I have a confusion in knowing when to use $P(A∩B$) and $P(A\backslash B)$

Question

I often stumble upon problems which requires me to take a hard decision on what should I apply in problems. I really want to know the diffrence between $p(A\cap B)$ and $p(A\mid B)$ in a specific way(actual mathematical meaning is clear) but.. let me explain by example.

Consider an exam where $P(E_k)$ is the prob that exactly $k$ people pass the exam so consider a situation in which you defien an event $A$ such that $P(A)=$ prob that you select one student and that student has passed the exam.

So if I ask you what's the prob that only one student has passed the exam. What will you say $P(E_1\cap A)=p(E_1)P(A\mid E_1)$ or $P(E_1\mid A)$?

Kindly help me with this thank you in advance!!!!

Answer 1

Use $P(A \mid B)$ when $B$ is something given, i.e., read $P(A\mid B)$ as $\textit{probability of A given B}$.

Use $P(A \cap B)$ when both $A$ and $B$ have to happen but nothing is given.

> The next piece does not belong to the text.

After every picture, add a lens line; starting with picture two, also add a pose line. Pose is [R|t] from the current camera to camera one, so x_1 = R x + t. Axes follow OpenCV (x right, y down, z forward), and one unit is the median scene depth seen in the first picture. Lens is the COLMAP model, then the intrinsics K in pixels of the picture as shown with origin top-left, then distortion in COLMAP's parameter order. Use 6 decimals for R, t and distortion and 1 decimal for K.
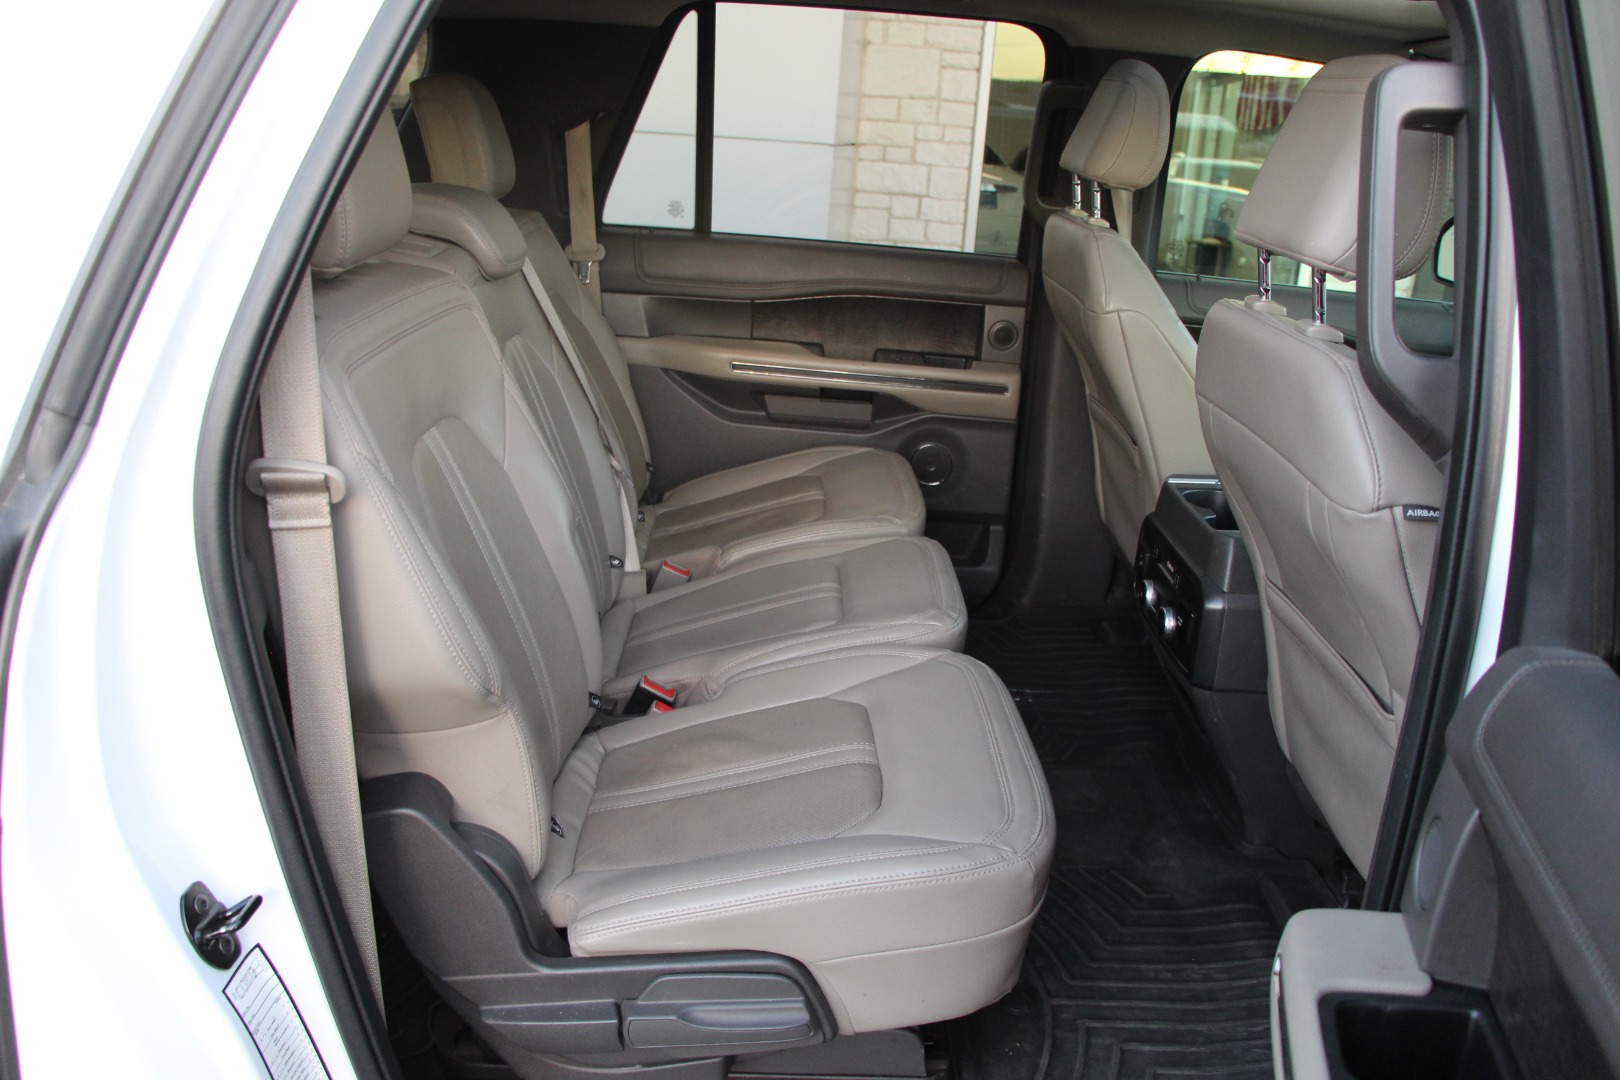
lens RADIAL K [[1308.1, 0, 810.0], [0, 1308.1, 540.0], [0, 0, 1]] dist [-0.188122, 0.152640]
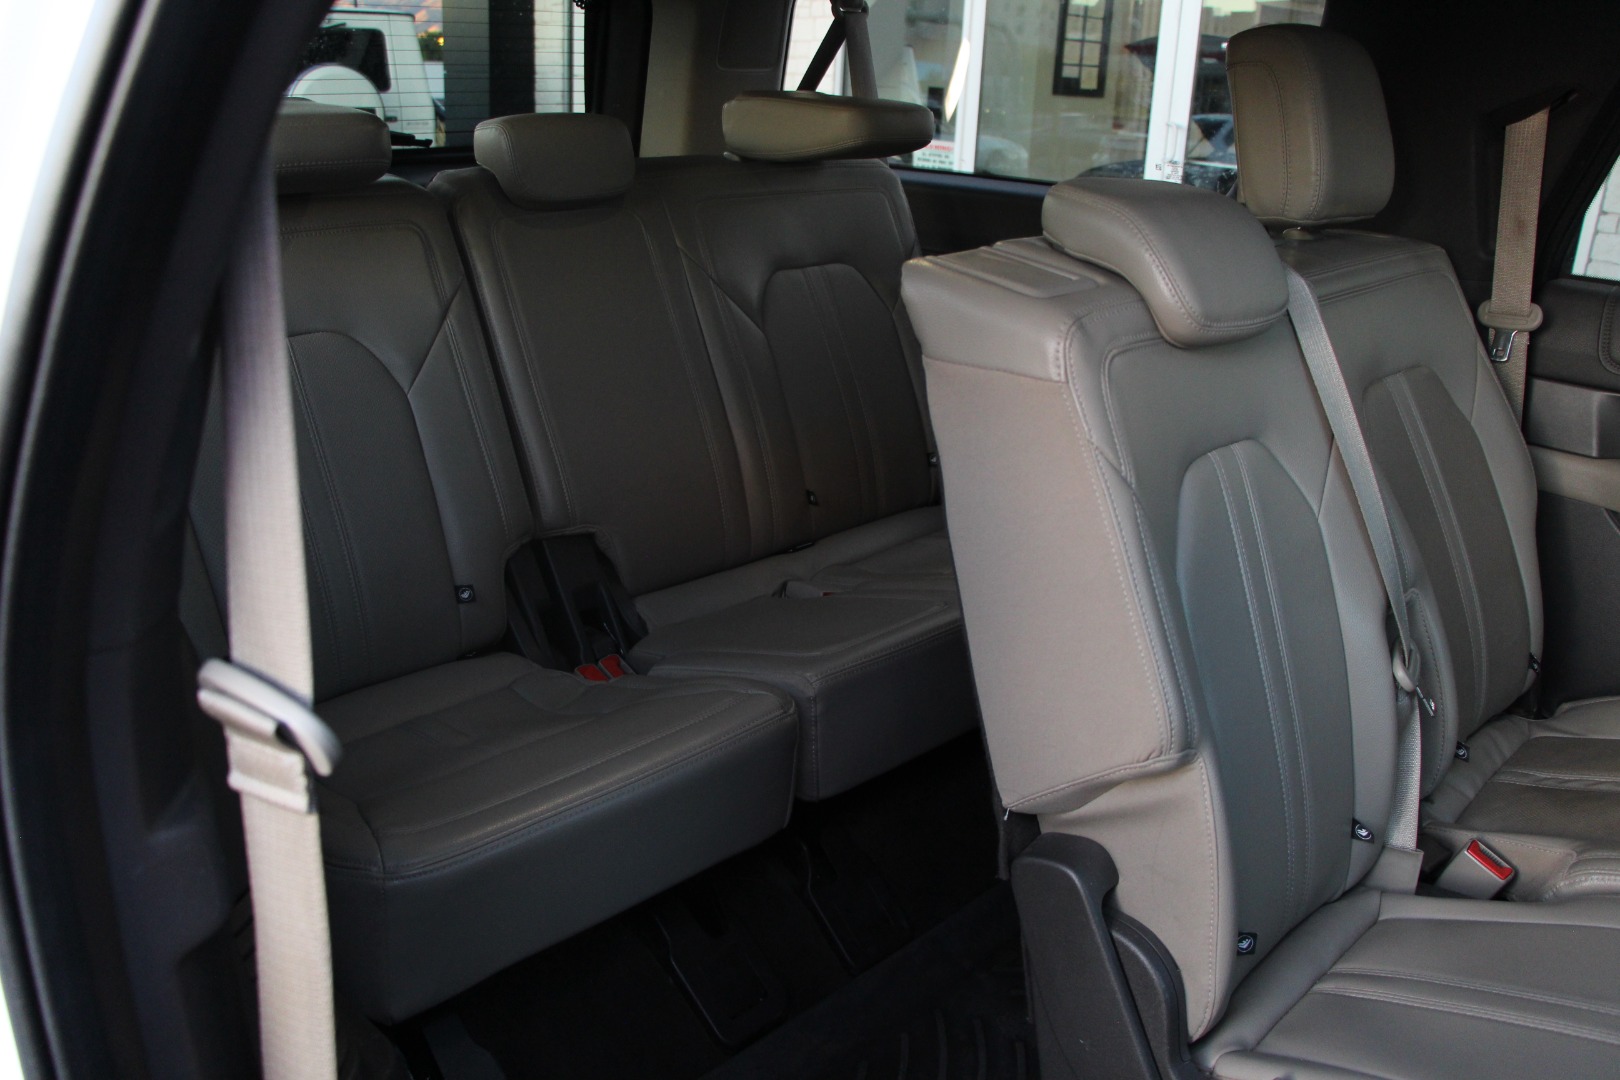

Let $F_k$ be the probability that at least $k$ students pass the exam

1. What is the probability of $10$ students passing the exam if we know that $9$ students passed the exam? $P(F_{10} \mid F_9) = P(F_{10}\cap F_9) / P(F_9) = P(F_{10}) / P(F_9)$.
2. What is the probability of $10$ students passing the exam and $9$ students passing the exam? $P(F_{10} \cap F_9) = P(F_{10})$

The second probability is always lower since the event that is already given in the first case might not happen in the second case.